現在の埼玉県熊谷市から東京都八王子市を経て大山へ向かうものである。
武蔵国・相模国の境界にある両国橋では、参詣者が境川の清流に祈願をこめて身を清めたともいわれる。久所の渡しのある田名は、相模川が増水して川留めになると、宿場として栄えた。「久所」の名は、川留めの際に久しく留まる所から来ているといわれている[誰によって?]。なお、橋本の棒杭から分かれて上溝、田尻を経て当麻(たいま)の渡しで相模川を越える経路もあった。国道407号・国道16号・神奈川県道63号相模原大磯線・神奈川県道603号上粕屋厚木線・神奈川県道611号大山板戸線などが近似したルートを辿っている。

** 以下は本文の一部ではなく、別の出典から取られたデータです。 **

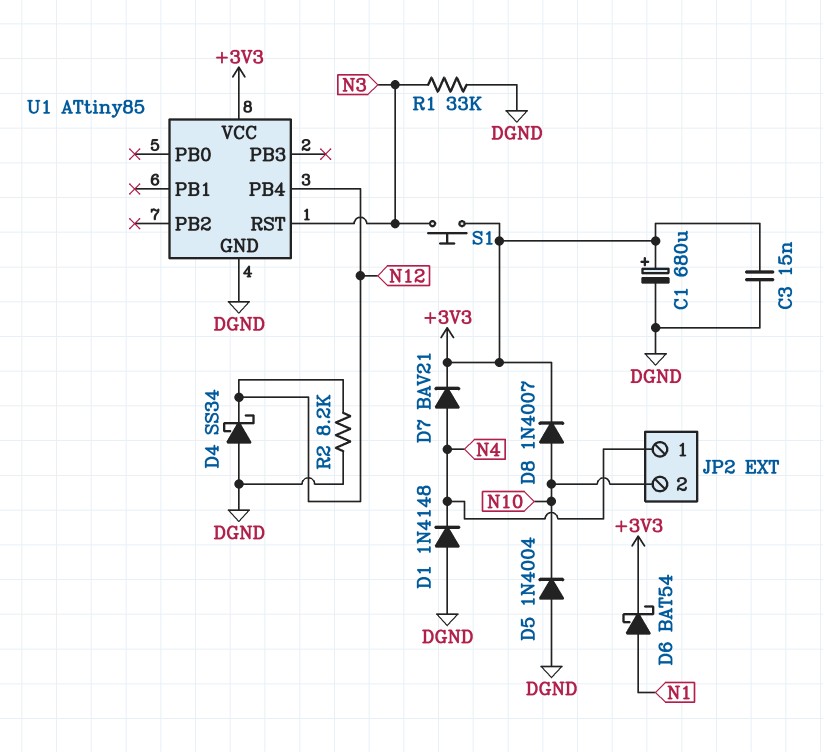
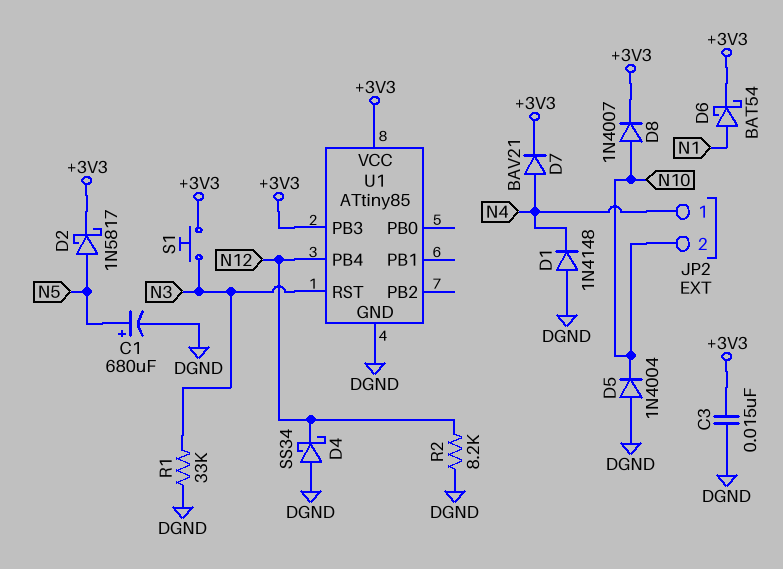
C1: 680uF (plus +3V3, minus DGND) -> 680uF (plus N5, minus DGND)
D2: none -> schottky 1N5817 (A N5, K +3V3)
U1 pin PB3: none -> +3V3

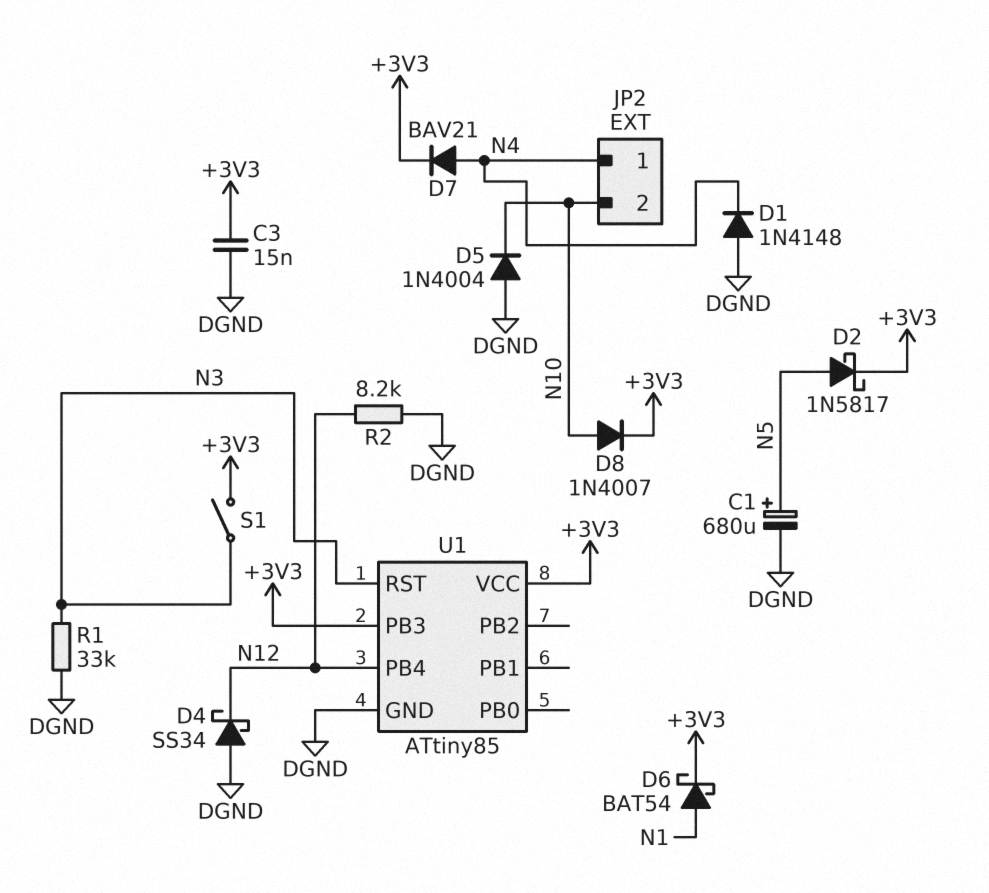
S1: button (+3V3, N3) -> switch (+3V3, N3)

現在の埼玉県春日部市から東京都府中市を経て大山へ向かうものである。
1616年(元和2年)に死去した徳川家康の遺骸を翌年久能山(静岡県静岡市)から日光へ移すことになり、江戸幕府はその一行が通る小野路村(東京都町田市)に道を整備するように命じた。この時、小野路に一里塚が築かれた。大山講が盛んになると、小野路は宿場として栄えるようになった。幕末期には近藤勇、土方歳三、沖田総司ら後の新選組の浪士が調布からこの小野路村の名主・小島家(小島資料館)まで剣術の出稽古に通ってきたという[要出典]。埼玉県道・東京都道40号さいたま東村山線が近似したルートを辿っている。
富士山への参詣者も通ったため「ふじ大山道」と呼ばれ、それが明治期に入って「富士街道」の名で呼ばれるようになったものである。東京都練馬区北町1丁目の旧川越街道とふじ大山道の分岐点に、1753年(宝暦3年)下練馬村講中により「ふじ大山道 田なしへ 三里 府中江 五里」と陰刻された道標が建立されており、練馬区指定文化財となっている。東京都道311号環状八号線・東京都道441号池袋谷原線・東京都道8号千代田練馬田無線・東京都道12号調布田無線・東京都道・神奈川県道19号町田調布線・神奈川県道・東京都道57号相模原大蔵町線などが近似したルートを辿っている。
現在の埼玉県秩父郡横瀬町から東京都青梅市を経て大山へ向かうものである。
現在の国道299号、東京都道・埼玉県道53号青梅秩父線、東京都道29号立川青梅線、国道411号が近似したルートである。
古くから甲斐国方面から相模国への道として「小田原道」あるいは「甲州道」、「信玄道」とも呼ばれ、武田信玄の小田原城進攻からの帰途の三増峠の戦いと関係しているともいわれる。国道412号・神奈川県道64号伊勢原津久井線などが近似したルートを辿っている。
現在の東京都八王子市から途中相模川の舟下りを経て大山へ向かうものである。東京都道47号八王子町田線・東京都道・神奈川県道48号鍛冶谷相模原線などが近似したルートを辿っている。
伊勢原通り大山道は「伊勢原道」と「波多野道」の2経路があり、波多野道の公所 - 伊勢原間は「小田原道」とも呼ばれた。神奈川県道63号相模原大磯線などが近似したルートを辿っている。
現在の神奈川県秦野市曲松から矢倉沢往還から別れ、蓑毛を越えて大山阿夫利神社下社へ至る裏参道である。
関東ふれあいの道の一つとして整備されている。